7. Conclusion and Future Work

In this paper, we proposed a privacy-preserving anomaly detection platform for industrial control system. It depends on two main components, detection model and MPC protocol. We use GBDT and CART as anomaly detection models, which are able to detect anomaly with high accuracy. As information privacy is protected by laws and regulations in many countries, we adopt a MPC protocol that can detect network packages from ICS based on decision tree when sensitive data are invisible. The experimental results indicate that the proposed platform can detect anomaly on package level in real time with high accuracy.

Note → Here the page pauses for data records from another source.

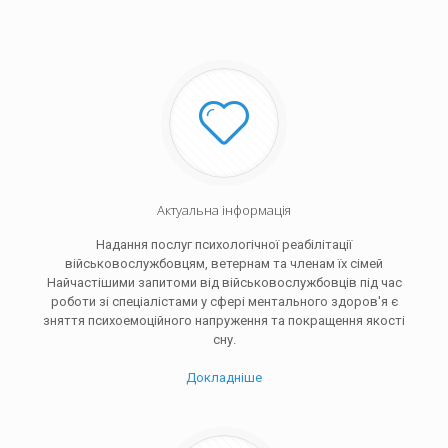
Актуальна інформація
Надання послуг психологічної реабілітації
військовослужбовцям, ветернам та членам їх сімей
Найчастішими запитоми від військовослужбовців під час
роботи зі спеціалістами у сфері ментального здоров'я є
зняття психоемоційного напруження та покращення якості
сну.
Докладніше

Our platform can be developed in several ways in the future. Firstly, we plan to evaluate the performance of our platform in a simulated environment that resembles real environment. In addition, to make detection model more practical, it is necessary to use real data of ICS as training set. Lastly, we will utilize a privacy-preserving machine learning approach in training stage to ensure training data privacy.

Data Availability

The experiment data used to support the findings of this study are included within the article.

Conflicts of Interest

The authors declare that they have no conflicts of interest.

Acknowledgments

This study was supported by the National Key R&D Program of China (no. 2021YFB3101601), the National Natural Science Foundation of China (grant no. 62072401), and the Open Project Program of Key Laboratory of Blockchain and Cyberspace Governance of Zhejiang Province. This project was also supported by Input Output (iohk.io).